Cyber insurance may be ‘vital’ but not a replacement for robust security
Garry Sidaway, SVP Security Strategy and Alliances, NTT Security
Cyber attacks are becoming increasingly significant as companies expand into new markets and territories, representing $294bn Total GDP@Risk, according to the Lloyd’s City Risk Index 2015-2025 (which highlights the economic exposure of 301 leading cities across the world to 18 threats). As a result, businesses are increasingly evaluating the relevance and importance of taking out cybersecurity insurance.
Unfortunately, it’s a fact today that the majority of organisations globally expect to suffer a cybersecurity attack at some stage. This is according to the latest figures from the NTT Security 2016 Risk:Value report. Not only at risk from a data breach, businesses also estimate that a breach would cost them upwards of £1.2 million on average to recover from.
As more organisations wake up to the fact that data breaches are increasingly likely in today’s climate, it seems that the importance of insuring against attacks is also starting to move up the corporate agenda.
According to the Risk:Value report, the majority of global organisations say it is ‘vital’ that they are insured against a possible security breach. However, less than half are fully covered for both data breaches and data loss and only a third currently see the need to take out cyber insurance.
Cyber liability insurance is a relatively new form of commercial risk, so it’s understandable why many organisations have not yet looked at it. However, it is also a minefield of ambiguity. Insurance policies can be ambiguous and complex anyway, but add in the nuances of cybersecurity, and it’s an opportunity for misinformation and misunderstanding.
There are already examples of insurers failing to pay out due to details in the small print and unclear policy interpretation. To insure a company against security breaches leaves a lot open to interpretation and insurers are not yet fully qualified to ask the right questions about often quite complex or technical issues before underwriting a policy.
More worryingly, organisations that do take out insurance often do not know enough about their own security to accurately answer questions from the insurer. Inaccurate information can void a policy and this is where we begin to see claims denied because the information supplied has proven to be inaccurate.
In addition, businesses are not really sure what it should cover and what it shouldn’t. Form our report it’s clear that there’s a lot of uncertainty. Less than half of those respondents, whose organisations have company insurance that covers a security data loss or a breach, expect it to cover legal costs for example. Something you might expect is essential given the severity of losing potentially confidential customer information.
Even less expect it to cover things like regulatory fines, something that’s becoming increasingly important with new industry compliance and regulation coming into force, and remediation fines. Covering loss of business and loss of intellectual property is even less expected, just 25% of respondents.
What’s more worrying is that when it comes to insurance validity, half of the people in the report cite lack of compliance with necessary security criteria as potentially invalidating their insurance. Just under half cite non-compliance with business policies and lack of an incident response plan as problems.
While many organisations see these as concerns in terms of invalidating insurance policies, it points to a much wider problem.
It is all too easy to look for quick fix solutions rather than focus on creating an environment built on the core principles of prevention rather than cure and building a solid information security and risk management strategy.
Having insurance to cover for security breaches and data losses is certainly an area that organisations should be addressing, however it is not an excuse to ignore basic security measures. Purchase insurance, but as a business you have to be able to demonstrate that you have put the right security controls and processes in place.
════
◆ **TASK REQUIREMENTS**:
a - How would you translate this sentence from the cyber insurance article into Spanish: "Cyber liability insurance is a relatively new form of commercial risk, so it’s understandable why many organisations have not yet looked at it."
b - According to the cyber insurance article, which factors do respondents cite as problems that could invalidate their insurance?
c - Can you print the stretch of the cyber insurance article from "Even less expect it" through "plan as problems."?
The data below have no connection to the cyber insurance article.
════
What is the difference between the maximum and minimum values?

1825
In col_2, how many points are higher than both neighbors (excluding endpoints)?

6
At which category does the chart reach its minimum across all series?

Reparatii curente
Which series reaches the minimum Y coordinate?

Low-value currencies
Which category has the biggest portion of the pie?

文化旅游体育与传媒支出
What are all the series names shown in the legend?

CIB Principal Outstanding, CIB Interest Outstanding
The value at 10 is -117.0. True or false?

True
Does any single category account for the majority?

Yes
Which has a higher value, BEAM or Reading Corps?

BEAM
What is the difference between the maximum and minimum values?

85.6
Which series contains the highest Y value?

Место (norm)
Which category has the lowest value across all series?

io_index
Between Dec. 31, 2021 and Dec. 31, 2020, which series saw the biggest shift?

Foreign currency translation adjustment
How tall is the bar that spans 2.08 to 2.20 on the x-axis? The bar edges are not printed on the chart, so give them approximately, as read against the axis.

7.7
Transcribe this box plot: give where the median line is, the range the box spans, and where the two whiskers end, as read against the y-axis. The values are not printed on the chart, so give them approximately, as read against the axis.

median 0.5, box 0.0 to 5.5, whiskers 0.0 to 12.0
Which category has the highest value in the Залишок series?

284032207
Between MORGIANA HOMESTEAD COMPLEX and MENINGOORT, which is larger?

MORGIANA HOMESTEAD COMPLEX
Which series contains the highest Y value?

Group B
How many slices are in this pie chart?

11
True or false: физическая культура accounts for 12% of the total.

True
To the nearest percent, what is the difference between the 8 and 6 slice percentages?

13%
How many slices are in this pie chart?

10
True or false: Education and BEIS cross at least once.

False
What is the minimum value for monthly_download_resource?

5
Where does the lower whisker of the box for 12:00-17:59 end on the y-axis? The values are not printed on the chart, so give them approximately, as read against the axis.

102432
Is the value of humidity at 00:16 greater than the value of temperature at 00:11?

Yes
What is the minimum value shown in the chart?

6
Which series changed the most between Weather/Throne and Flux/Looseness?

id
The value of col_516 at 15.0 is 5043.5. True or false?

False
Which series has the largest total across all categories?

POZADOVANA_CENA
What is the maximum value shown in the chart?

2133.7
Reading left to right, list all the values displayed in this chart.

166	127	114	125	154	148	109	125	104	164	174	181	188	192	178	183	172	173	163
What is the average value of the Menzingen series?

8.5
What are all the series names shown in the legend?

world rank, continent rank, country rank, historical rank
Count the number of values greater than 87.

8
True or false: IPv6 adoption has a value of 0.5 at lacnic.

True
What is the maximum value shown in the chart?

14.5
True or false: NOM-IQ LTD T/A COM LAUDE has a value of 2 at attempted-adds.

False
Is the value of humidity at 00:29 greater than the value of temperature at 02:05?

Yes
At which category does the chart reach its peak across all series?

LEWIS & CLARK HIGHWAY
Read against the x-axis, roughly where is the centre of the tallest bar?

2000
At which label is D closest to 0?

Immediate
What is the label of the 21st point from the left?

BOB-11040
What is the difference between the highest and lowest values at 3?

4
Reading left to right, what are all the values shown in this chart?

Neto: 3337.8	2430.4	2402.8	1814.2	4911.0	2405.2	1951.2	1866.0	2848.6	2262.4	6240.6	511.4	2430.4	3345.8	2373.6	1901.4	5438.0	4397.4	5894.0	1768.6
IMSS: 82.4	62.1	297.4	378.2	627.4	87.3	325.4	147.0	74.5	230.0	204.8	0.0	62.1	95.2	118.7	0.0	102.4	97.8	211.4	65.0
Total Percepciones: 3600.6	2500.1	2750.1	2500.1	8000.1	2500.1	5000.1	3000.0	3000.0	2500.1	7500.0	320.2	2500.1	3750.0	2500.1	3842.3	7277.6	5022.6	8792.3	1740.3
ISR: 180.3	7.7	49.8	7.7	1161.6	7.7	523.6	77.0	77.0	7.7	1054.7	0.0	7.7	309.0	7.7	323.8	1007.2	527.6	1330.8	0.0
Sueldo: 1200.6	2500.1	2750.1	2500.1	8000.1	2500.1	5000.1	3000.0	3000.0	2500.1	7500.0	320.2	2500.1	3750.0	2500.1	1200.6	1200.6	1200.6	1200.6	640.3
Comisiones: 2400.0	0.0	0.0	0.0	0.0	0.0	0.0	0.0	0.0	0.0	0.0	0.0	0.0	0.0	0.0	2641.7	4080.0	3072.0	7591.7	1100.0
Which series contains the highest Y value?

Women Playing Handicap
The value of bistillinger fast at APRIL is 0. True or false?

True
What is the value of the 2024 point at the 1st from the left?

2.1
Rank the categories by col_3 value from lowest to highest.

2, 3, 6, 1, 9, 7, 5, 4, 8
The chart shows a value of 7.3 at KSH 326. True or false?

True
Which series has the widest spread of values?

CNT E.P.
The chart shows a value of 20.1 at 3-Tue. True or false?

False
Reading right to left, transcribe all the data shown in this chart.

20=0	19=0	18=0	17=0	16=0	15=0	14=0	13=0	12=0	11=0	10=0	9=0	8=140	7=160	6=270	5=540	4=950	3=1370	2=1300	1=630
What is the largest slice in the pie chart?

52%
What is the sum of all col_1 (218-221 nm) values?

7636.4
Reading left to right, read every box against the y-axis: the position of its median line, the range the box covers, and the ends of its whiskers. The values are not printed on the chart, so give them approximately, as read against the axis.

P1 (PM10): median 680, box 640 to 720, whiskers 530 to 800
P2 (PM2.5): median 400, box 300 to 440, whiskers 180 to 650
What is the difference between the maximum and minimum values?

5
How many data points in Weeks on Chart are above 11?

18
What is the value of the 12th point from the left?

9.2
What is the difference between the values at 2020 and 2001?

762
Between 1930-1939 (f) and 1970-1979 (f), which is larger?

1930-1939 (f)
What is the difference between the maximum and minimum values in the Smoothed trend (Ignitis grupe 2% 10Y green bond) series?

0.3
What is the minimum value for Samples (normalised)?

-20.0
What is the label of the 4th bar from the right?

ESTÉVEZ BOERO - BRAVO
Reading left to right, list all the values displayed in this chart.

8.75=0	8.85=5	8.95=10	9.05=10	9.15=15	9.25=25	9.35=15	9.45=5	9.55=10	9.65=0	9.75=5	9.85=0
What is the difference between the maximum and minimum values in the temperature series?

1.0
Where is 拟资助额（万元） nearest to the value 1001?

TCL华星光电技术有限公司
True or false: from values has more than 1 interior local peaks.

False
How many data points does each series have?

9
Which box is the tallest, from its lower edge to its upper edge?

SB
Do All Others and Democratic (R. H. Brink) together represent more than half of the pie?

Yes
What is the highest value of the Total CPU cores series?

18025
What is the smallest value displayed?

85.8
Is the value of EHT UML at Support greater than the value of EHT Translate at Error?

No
════
◆ **TASK SOLUTIONS**:
a - El seguro de responsabilidad cibernética es una forma relativamente nueva de riesgo comercial, por lo que es comprensible que muchas organizaciones aún no lo hayan considerado.

b -
- Lack of compliance with necessary security criteria
- Non-compliance with business policies
- Lack of an incident response plan

c -
Even less expect it to cover things like regulatory fines, something that’s becoming increasingly important with new industry compliance and regulation coming into force, and remediation fines. Covering loss of business and loss of intellectual property is even less expected, just 25% of respondents.
What’s more worrying is that when it comes to insurance validity, half of the people in the report cite lack of compliance with necessary security criteria as potentially invalidating their insurance. Just under half cite non-compliance with business policies and lack of an incident response plan as problems.